Am I schizoid? Hypocritical? Irresolute? Nah. I’m pragmatic. Just like my seven-year-old son, I’m old enough and smart enough to know that words can have different meanings in different contexts, and that sometimes a word that can make one person laugh and smile will make another cringe. We use the language that makes sense for what we want to achieve, given the context. When you speak a word, it doesn’t just matter what you say; it matters how the other person hears it.


You know, it would have been nice if it had turned out that the term “intersex” could do what everyone needed. But that’s not how it worked out. Intersex is, unfortunately, still divided at the age of 18. What do I mean?


I mean that there is, still today, one system for intersex in minors, and that is a medical system virtually devoid of political consciousness, and that there is a separate system for intersex adults, and that is a politically-conscious activist system nearly devoid (tragically) of specialist medical care. Hopefully someday this divide will disappear. Docs and parents will become much more politically conscious about why families with intersex suffer, and they’ll do something about those social politics, and all adults with intersex (including those who have no interest in activism) will have access to quality specialist healthcare for adults with their particular needs.

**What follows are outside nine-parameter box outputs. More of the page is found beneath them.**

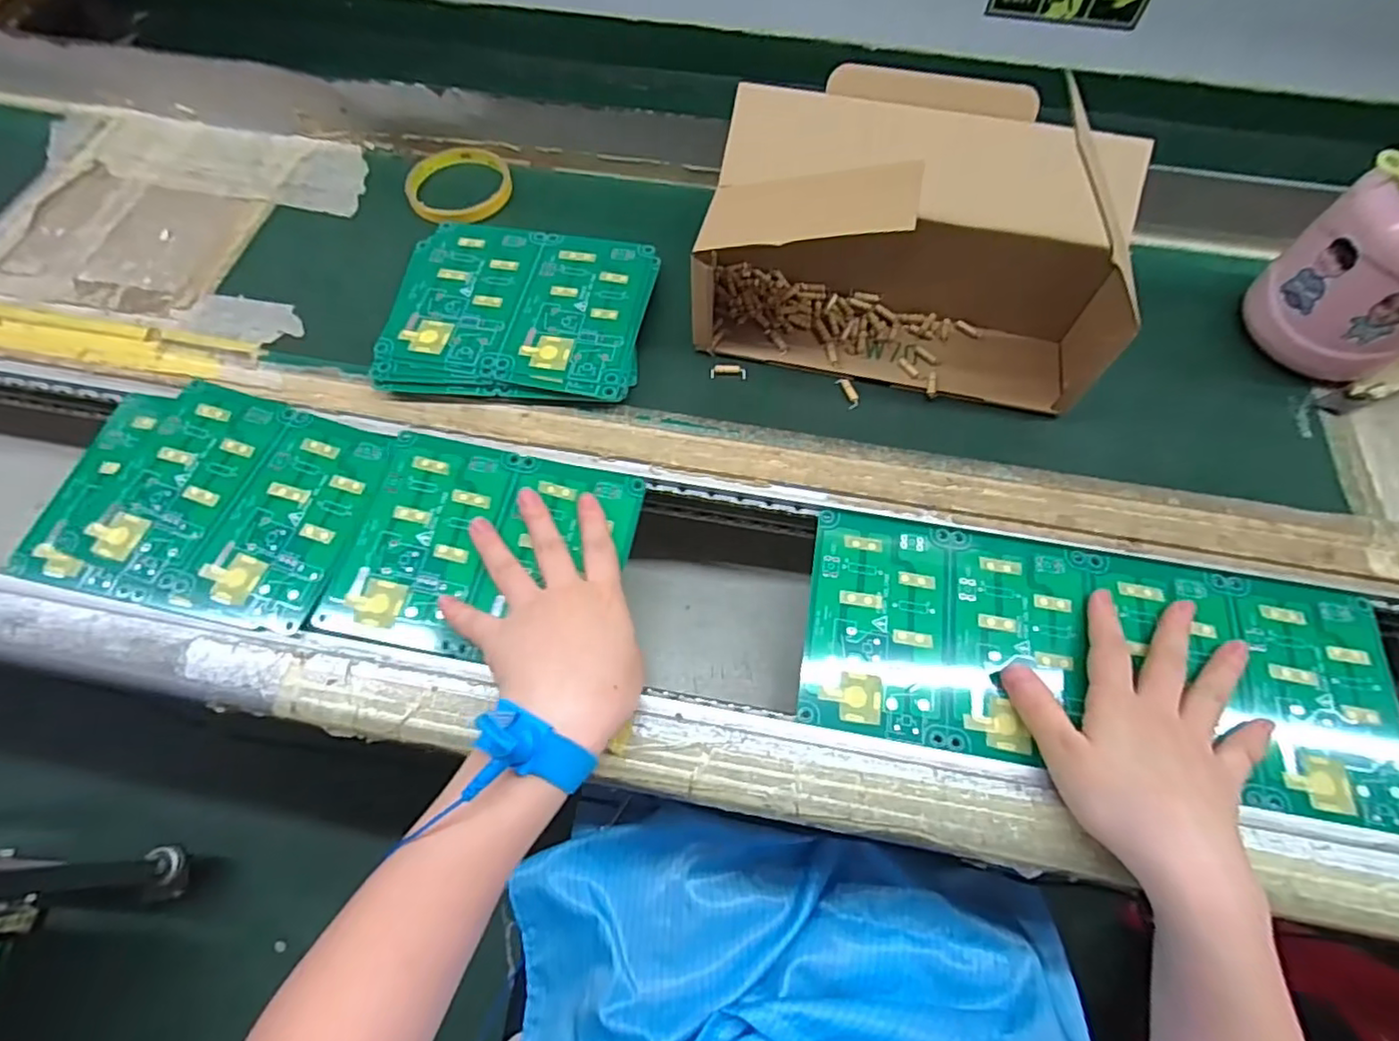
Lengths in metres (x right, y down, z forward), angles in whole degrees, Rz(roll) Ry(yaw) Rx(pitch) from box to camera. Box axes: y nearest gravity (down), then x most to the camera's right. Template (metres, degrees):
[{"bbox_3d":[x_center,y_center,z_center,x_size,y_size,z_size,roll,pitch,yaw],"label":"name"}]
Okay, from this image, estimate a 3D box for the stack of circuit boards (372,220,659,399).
[{"bbox_3d":[-0.127,-0.150,0.457,0.176,0.021,0.147,4,65,2],"label":"stack of circuit boards"}]

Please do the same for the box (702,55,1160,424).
[{"bbox_3d":[0.137,-0.182,0.419,0.260,0.121,0.140,12,66,5],"label":"box"}]

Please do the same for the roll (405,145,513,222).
[{"bbox_3d":[-0.201,-0.278,0.528,0.087,0.009,0.086,0,65,0],"label":"roll"}]

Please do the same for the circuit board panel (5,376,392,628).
[{"bbox_3d":[-0.309,-0.016,0.405,0.193,0.005,0.143,12,67,4],"label":"circuit board panel"}]

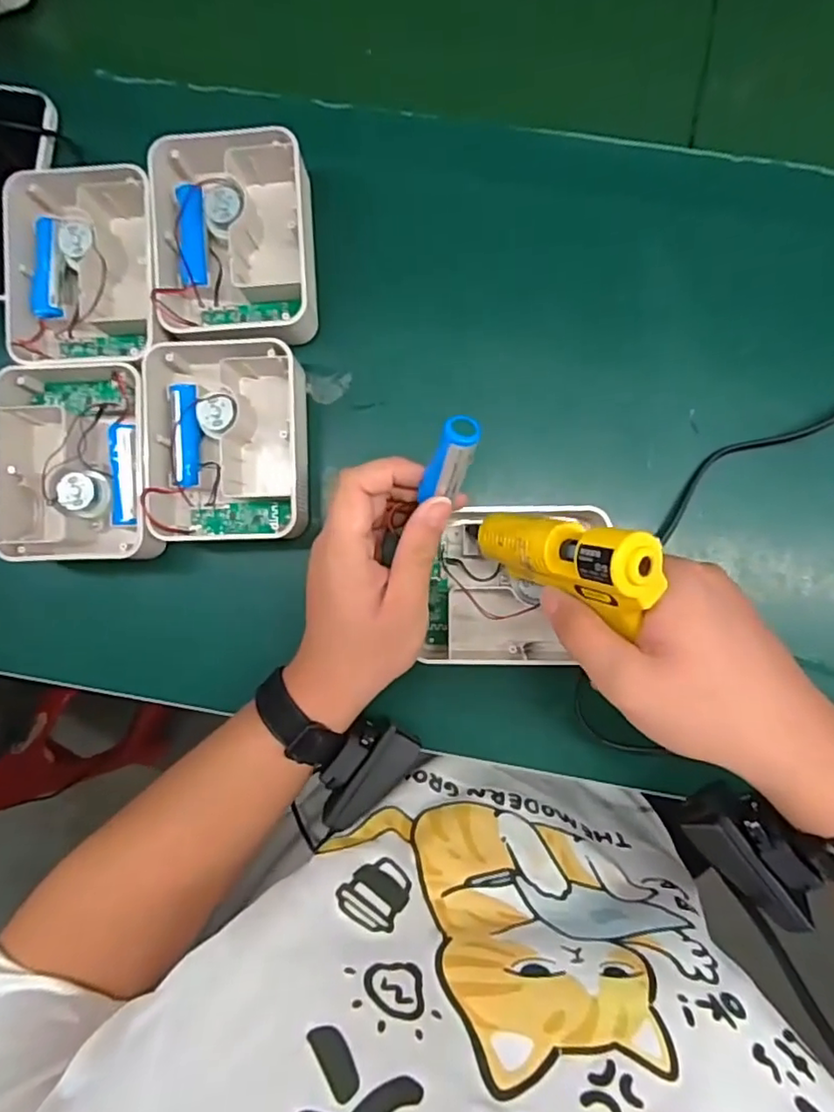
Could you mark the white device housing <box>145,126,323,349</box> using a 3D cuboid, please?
[{"bbox_3d":[-0.121,-0.209,0.402,0.098,0.046,0.130,-2,89,3],"label":"white device housing"}]

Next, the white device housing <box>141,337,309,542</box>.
[{"bbox_3d":[-0.127,-0.079,0.400,0.101,0.047,0.135,-2,89,3],"label":"white device housing"}]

In the meantime, what I think we need to do is to take care of all the involved people as much as we can. As a mother, I can understand why pediatricians and parents are wary of using a deeply politicized term like “intersex” to help the children for whom they care. And as an activist for intersex rights, I really, really want to see patient-centered care happen, and in my medical reform work I’ll use the term I have to in order to stop medical specialists from using the still-common concealment-centered alternative. Now, also as an activist, I can understand why many intersex adults want to retain a word that gives them a unifying political identity that is maximally destigmatizing, and I understand why that word is “intersex.”


And as long as I’m going through all of my identities here…as a historian, I have to wonder whether a lot of the intense discussions among intersex adults is happening because it is something they can do. Most politically-conscious intersex adults want to see change happen in medicine and society, but they don’t have the resources to do major social change or medical reform work.


But there are things they can do instead of ripping into each other over language, as some have done. What I’ve told some people who want me to engage in long discussions over the language of intersex is this: Don’t lose sight of all the other things that matter. Language is just one of those things. You’ve asked me to stop unwanted genital surgeries and hormone treatments, to line up referrals to mental health care professionals and peer supporters, to get long-term adult care. All of that stuff matters to me, and I think it still matters to you, too. When you’re sitting on a closed-loop listserv, arguing with insiders who have not so much power, think about whether your time is better spent engaging those with power. Think about writing to doctors and telling them what happened to you and what you wish had happened to you. Think about providing positive, constructive support and education through the diagnosis-specific groups and through your community’s religious institutions, schools, and other non-profit organizations.


Remember to make the goal the goal.


If you’d like to read more about DSD terminology, I recommend Elizabeth Reis’s new article, as well as what intersex activist and theorist Emi Koyama has written at the Intersex Initiative site. Also check out ISNA founder Cheryl Chase’s remarks on the subject. At ISNA’s site you can also read the thoughts of Sherri Groveman, founder of the AISSG-US.